Grusel Thriller 2: Der Todesengel, Ina Elbracht (Buch)

Grusel Thriller 2
Der Todesengel
Ina Elbracht
Titelbild: Rudolf Sieber-Lonati
Blitz, 2020, Taschenbuch, 192 Seiten, 12,95 EUR (auch als eBook erhältlich)

Rezension von Elmar Huber

„Das Lindgrün des Stoffs passte nicht zur Jahreszeit und dem bunten Laub auf den Bäumen vor den Fenstern des Salons. Statt eines frühlingshaften Zaubers ging ein Schaudern davon aus, das mich bei dem Gedanken überkam, wie es sich wohl anfühlen mochte, Kleidung zu tragen, von der man nicht wusste, ob man, wenn die richtige Saison für sie käme, überhaupt noch am Leben war.“

Die abgebrannte Immobilienmaklerin Helene Gniffke soll im Auftrag ihrer neuen Mandantin Gerda von Grope einen Käufer für deren Haus im Kölner Villenviertel Braunsfeld finden. Die Eigentümerin scheint etwas spleenig, doch Helene kann es sich nicht leisten, wählerisch zu sein. Also ignoriert sie ihr Bauchgefühl und den merkwürdigen Umstand, dass im Netz keinerlei Infos zu Frau von Grope zu finden sind. Tatsächlich hat die skurrile alte Dame anderes mit Helene im Sinn, als ihre Geschäfte von ihr erledigen zu lassen.

„Ich sah mein eigenes Gesicht nun dicht vor mir. Und dann sah ich noch etwas dahinter hervorblitzen, das uralt sein musste. Es war ein Antlitz, das zwar menschlich schien, an dem aber alles falsch war, etwa wie bei einer dilettantisch modellierten und als unbrauchbar verworfenen Plastik.“


2019 hatte die Autorin Ina Elbracht bereits mit dem gemeinsam mit Historiker Alexander Schmalz verfassten Roman „Klunga und die Ghule von Köln“ unter den Phantastik-Liebhabern für Aufsehen gesorgt; das Pseudonym Adam Hülseweh wurde in dem Buch schon direkt aufgelöst. Klunga überraschte nicht nur damit, eine Lanze für die Ghule zu brechen, die bei „John Sinclair“ und Co. immer als stinkende, amorphe Ekelgestalten dargestellt werden, sondern zudem durch liebevolle Charakter-Zeichnungen.

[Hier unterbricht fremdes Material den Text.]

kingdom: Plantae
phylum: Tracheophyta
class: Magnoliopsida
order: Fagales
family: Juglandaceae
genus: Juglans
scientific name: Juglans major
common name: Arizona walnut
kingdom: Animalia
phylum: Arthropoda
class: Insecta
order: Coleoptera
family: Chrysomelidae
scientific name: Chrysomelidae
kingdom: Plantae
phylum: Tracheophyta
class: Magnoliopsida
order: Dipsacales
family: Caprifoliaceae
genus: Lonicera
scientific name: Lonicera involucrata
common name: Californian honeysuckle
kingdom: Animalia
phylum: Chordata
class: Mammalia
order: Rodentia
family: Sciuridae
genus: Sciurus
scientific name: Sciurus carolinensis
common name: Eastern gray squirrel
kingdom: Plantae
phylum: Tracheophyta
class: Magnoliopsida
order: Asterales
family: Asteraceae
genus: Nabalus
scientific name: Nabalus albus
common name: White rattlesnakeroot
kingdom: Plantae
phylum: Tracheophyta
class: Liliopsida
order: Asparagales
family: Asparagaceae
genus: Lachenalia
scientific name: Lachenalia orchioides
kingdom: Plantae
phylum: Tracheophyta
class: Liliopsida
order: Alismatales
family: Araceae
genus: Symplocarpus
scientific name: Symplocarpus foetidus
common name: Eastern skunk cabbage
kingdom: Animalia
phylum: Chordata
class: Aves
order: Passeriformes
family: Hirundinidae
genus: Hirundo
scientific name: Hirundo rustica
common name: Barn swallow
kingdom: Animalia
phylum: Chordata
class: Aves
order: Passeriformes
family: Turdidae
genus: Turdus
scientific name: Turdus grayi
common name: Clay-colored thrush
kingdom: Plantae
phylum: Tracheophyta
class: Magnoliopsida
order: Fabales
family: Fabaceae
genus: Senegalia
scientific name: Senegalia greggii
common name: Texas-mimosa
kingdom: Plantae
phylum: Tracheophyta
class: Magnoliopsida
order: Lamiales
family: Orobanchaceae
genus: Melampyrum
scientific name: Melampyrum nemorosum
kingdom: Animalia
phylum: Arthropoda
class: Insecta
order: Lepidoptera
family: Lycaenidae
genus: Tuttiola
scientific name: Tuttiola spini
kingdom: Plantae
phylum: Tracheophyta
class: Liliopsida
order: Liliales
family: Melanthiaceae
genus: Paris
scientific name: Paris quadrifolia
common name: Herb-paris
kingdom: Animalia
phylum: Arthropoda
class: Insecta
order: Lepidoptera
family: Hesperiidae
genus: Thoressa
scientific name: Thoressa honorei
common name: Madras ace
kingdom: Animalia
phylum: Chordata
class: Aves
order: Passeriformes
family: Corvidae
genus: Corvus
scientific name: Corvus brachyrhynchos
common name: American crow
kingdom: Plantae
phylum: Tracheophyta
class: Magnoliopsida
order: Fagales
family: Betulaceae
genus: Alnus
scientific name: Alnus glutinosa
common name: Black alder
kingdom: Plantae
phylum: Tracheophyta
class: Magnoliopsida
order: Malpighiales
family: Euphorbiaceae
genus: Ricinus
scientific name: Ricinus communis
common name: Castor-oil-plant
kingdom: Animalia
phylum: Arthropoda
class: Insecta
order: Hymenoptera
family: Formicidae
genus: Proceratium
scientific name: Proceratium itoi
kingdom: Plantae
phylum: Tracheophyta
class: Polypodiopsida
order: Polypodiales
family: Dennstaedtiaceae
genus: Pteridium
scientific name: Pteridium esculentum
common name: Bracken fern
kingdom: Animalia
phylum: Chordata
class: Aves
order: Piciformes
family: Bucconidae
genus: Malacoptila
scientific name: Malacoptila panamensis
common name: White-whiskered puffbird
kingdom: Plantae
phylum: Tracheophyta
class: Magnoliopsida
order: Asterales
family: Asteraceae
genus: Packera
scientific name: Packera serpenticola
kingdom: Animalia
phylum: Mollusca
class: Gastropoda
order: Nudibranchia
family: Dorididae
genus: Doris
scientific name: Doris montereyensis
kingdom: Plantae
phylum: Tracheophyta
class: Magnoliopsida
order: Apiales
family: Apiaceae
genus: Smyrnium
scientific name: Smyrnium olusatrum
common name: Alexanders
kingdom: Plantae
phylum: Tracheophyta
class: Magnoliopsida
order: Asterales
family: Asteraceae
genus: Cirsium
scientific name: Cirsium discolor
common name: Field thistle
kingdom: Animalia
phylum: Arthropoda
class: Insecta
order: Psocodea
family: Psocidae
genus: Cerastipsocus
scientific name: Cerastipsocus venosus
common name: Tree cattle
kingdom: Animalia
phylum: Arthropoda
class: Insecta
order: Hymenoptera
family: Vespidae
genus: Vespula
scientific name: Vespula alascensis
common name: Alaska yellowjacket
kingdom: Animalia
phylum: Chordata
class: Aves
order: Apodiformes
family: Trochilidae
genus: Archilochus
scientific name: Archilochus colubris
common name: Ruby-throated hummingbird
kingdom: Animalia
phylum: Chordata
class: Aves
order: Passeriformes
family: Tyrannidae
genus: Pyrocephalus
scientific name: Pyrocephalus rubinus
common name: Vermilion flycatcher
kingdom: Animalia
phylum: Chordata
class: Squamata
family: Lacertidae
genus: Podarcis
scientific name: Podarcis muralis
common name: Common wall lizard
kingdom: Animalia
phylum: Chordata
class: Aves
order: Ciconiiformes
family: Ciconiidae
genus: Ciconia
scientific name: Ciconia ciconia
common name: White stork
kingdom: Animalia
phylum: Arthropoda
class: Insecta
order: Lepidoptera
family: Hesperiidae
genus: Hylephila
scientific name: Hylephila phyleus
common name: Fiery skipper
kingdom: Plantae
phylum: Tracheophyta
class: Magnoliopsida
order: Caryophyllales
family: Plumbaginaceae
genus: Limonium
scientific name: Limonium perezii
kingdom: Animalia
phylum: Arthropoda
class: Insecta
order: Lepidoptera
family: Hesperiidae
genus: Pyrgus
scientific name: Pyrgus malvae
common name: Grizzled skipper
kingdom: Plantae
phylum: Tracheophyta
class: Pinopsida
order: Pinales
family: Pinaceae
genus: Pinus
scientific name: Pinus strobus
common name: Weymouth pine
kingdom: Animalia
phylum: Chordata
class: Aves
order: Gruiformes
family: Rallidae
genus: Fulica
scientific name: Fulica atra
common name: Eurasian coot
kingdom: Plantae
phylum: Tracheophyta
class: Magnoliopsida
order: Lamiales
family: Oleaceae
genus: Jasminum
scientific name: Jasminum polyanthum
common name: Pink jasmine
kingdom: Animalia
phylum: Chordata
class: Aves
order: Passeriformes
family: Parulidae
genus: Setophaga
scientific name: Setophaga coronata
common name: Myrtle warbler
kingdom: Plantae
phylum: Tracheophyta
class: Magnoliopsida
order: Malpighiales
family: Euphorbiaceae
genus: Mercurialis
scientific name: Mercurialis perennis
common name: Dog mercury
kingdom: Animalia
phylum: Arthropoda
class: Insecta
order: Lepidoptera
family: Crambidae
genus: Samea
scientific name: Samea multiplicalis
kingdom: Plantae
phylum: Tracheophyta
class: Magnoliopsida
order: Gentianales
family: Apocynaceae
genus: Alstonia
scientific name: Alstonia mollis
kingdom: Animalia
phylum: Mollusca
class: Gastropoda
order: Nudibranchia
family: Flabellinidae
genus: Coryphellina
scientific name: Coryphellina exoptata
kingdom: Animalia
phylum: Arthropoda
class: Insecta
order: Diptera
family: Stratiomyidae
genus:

Auch „Der Todesengel“ ist mehr, als es ein Roman mit dem pulpigen Signet „Grusel Thriller“ erwarten lässt. Fast scheint es der Autorin Spaß zu machen, ihre Leser dahingehend an der Nase herumzuführen und sich schelmisch lächelnd in ihrem Understatement zu sonnen. Der unaufdringliche Humor spiegelt sich auch in den Kapitelüberschriften, allesamt Schlagertitel, wider.

Mit der Ansiedlung ihrer Geschichte im Köln der Gegenwart gaukelt Ina Elbracht zunächst tatsächlich durchschnittlichen Groschenheftgrusel vor. Immerhin ist die mit Galgenhumor gesegnete Protagonistin Helene Gniffke - torkelnd am Rande der Verzweiflung und des Ruins - gut gezeichnet, und der etwas schnoddrige Ton macht das Ganze sehr sympathisch.

Doch plötzlich beginnt die Autorin, erst einmal völlig zusammenhanglos, eine andere Geschichte aus der Vergangenheit zu erzählen. Diese entwickelt sich zunächst zur Tragödie, um dann sogar märchenhafte Elemente aufzugreifen.

Dadurch wird „Der Todesengel“ deutlich vielschichtiger als es zu Beginn noch den Anschein hatte. Das teilweise groteske Ambiente, das in Gerda von Gropes Haus herrscht, und die befremdlichen Allüren der Alten sorgen außerdem für bizarre Grusel-Atmosphäre. Da fühlt man sich im besten Sinne an die Horror-Romane von Hugh Walker erinnert.

Natürlich ist fast klar, dass die Vergangenheitshandlung irgendwie im Zusammenhang mit den gegenwärtigen Ereignissen stehen muss. Die Erzählung springt nun immer wieder in den Zeiten hin und her, und die Andeutungen, wie die Ereignisse zusammenhängen, häufen sich. Dabei schafft es die Autorin bravourös, Teile des Gesamtbilds lange bedeckt zu halten. Das Puzzle, das zeigt, was hier wirklich vor sich geht, setzt sich tatsächlich erst zum Ende auf fabelhafte Weise zusammen.